Dª Otalina de Aniés y Faustino, el sacristán.
©Pilar Aguarón Ezpeleta
A mi amiga Conchi Castrillo
Los Aniés nunca aceptaban un no por respuesta, así que cuando el sacristán le dijo a Dª Otalina que no subiera a la torre porque los andamios de la obra hacían la escalera muy angosta; ella le miró con desdén y siguió impasible hacia adelante.
El pequeño campanario había sido mandado construir por su tatarabuelo, un crápula que quiso hacerse perdonar con ello sus muchos pecados de faldas y ahora su heredera se jactaba de hacerse cargo de la restauración. La terquedad de Otalina no tuvo en cuenta que con los años, además del mal carácter, le había aumentado considerablemente el tamaño del culo y en la segunda curva de la escalinata se quedó encajada entre el tablazón, sin poder moverse a pesar de su ímprobo esfuerzo por liberarse. Con el genio arisco que gastaba se puso a tirarse de las sayas y a punto estuvo de rasgarlas, pero su trasero ni se inmutó.
—Voy a ser el hazmerreír del pueblo –pensó alarmada– porque, conociendo como se las gastan estos aldeanos, seré la protagonista de sus chanzas y de sus tonadas de borrachera por veinte generaciones.
En ese momento, oliéndose que algo malo pasaba, apareció el sacristán detrás de ella y al verla en tan delicada posición, lanzó un resoplido y casi le gritó:
—¡Ya se lo advertí, Dª Otalina, pero usted, como siempre, haciendo su real gana!
—¡No me sermonee, Feliciano, y haga algo! –respondió ella más asustada que otra cosa.
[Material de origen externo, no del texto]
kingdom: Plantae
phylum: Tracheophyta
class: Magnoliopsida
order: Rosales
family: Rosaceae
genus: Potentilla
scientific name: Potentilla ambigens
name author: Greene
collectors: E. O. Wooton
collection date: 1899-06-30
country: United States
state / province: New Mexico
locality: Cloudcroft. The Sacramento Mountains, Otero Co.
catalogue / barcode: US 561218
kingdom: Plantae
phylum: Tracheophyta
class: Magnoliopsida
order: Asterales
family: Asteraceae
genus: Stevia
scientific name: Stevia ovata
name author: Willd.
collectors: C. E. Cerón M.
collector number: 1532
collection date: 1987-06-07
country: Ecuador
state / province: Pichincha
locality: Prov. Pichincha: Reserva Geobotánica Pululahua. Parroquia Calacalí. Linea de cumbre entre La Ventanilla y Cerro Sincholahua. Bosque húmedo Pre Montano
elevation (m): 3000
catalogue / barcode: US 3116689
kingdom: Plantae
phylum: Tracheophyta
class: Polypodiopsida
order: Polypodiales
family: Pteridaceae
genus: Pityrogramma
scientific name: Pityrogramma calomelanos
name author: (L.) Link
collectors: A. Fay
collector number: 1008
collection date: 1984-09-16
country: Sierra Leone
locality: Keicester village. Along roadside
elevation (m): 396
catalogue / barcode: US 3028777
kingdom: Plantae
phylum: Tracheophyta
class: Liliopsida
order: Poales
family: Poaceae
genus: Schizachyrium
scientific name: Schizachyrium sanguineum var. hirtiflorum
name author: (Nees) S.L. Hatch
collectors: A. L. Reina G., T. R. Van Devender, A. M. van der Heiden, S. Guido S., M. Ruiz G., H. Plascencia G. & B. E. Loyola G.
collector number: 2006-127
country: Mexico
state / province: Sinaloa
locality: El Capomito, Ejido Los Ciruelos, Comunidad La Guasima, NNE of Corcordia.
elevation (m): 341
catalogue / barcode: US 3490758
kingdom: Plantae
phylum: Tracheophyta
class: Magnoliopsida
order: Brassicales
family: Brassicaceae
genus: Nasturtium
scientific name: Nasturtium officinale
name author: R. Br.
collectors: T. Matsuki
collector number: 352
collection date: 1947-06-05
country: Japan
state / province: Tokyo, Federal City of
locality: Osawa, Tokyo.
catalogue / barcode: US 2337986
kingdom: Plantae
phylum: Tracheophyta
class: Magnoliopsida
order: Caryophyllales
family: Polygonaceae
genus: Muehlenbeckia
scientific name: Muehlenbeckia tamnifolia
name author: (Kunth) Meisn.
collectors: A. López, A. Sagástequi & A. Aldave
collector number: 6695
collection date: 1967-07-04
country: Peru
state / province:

El hombre no dudó en poner sus manos en las enormes posaderas y empujar con todas sus fuerzas y ella, al sentir el refregón, no pudo evitar lanzar un gruñidito.
Y el sacristán volvió a empujar y a cada empellón un rezonguito acompañado de una leve sacudida del trasero de Otalina. Y entre empujones y gruñiditos se hizo el milagro y en un vaivén se desencajó y de la misma inercia rodaron escaleras abajo, yendo a caer él entre los enormes pechos de la dama que, acariciando la cabecita de su liberador, le dijo turbada:
—¡Me has salvado del escarnio, Feliciano!
—Y te volvería a salvar si hiciera falta, Otalina- respondió mirándola arrobado, con la barbilla descansando entre sus generosas ubres.
— ¡Oh, Feliciano, eres un titán!
— Seré lo que tú quieras Otalina, pero ¡rezóngame como antes, anda, rezóngame, que me gusta!
— ¡Ugg, ugg, Feliciano!
— ¡Así, así, rezóngame, Otalina, rezóngame siempre!